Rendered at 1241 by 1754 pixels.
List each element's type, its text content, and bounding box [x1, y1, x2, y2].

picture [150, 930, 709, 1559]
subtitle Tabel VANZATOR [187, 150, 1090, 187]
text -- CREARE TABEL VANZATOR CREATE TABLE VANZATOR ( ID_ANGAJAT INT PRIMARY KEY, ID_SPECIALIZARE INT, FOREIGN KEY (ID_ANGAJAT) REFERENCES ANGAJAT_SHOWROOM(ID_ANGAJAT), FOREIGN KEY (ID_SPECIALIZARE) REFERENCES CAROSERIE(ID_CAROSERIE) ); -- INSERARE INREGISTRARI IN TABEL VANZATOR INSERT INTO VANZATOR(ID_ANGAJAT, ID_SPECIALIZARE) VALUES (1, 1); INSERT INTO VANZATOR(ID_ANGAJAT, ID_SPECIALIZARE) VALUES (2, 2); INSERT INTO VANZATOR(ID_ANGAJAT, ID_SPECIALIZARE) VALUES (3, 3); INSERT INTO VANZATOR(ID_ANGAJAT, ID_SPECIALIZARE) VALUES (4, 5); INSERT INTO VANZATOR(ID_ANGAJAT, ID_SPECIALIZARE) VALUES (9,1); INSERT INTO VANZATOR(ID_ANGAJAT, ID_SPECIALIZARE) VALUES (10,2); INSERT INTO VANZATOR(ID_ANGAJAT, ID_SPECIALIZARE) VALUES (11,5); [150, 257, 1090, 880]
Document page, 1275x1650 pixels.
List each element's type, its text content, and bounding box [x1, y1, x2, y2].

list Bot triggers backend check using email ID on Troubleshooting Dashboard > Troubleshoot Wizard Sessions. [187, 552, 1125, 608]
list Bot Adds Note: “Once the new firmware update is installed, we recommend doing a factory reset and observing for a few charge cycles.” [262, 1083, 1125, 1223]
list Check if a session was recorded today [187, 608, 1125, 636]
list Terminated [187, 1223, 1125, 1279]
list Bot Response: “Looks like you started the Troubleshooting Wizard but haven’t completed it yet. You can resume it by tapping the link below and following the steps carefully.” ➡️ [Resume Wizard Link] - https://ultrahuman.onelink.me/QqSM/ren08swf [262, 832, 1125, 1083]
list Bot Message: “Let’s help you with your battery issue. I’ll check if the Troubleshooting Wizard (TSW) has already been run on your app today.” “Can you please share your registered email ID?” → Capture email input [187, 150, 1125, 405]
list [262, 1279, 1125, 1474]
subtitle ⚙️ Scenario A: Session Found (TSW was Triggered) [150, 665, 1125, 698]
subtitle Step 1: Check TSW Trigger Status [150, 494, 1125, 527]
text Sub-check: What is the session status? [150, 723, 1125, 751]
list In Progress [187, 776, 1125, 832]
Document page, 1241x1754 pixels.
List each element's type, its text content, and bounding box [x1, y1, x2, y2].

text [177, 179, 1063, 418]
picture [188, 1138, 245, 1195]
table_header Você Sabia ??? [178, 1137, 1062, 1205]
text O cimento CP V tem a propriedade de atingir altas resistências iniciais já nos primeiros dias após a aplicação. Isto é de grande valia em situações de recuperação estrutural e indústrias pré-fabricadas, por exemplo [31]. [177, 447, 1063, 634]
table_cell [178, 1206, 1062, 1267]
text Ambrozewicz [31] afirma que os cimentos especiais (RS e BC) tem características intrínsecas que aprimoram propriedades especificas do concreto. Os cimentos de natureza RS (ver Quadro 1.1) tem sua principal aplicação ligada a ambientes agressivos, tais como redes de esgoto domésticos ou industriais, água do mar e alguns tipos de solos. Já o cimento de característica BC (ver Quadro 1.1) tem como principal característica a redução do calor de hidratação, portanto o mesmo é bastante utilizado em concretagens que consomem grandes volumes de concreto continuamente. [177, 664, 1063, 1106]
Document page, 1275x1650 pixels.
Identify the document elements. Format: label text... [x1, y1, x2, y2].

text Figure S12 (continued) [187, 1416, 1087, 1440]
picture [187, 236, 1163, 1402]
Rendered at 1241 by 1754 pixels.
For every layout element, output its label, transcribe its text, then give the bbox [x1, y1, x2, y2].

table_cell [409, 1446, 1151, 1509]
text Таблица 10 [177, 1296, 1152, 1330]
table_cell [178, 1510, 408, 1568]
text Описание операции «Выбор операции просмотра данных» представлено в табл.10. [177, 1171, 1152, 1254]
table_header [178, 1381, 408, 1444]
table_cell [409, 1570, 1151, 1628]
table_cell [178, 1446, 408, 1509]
########################################
Begin with the line containing "table_cell [178, 1510, 408, 1568]" and retype it and each line after it through the end of the records, keeping them exact and including nothing more.

table_cell [178, 1510, 408, 1568]
text Описание операции «Выбор операции просмотра данных» представлено в табл.10. [177, 1171, 1152, 1254]
table_header [178, 1381, 408, 1444]
table_cell [409, 1570, 1151, 1628]
table_cell [178, 1446, 408, 1509]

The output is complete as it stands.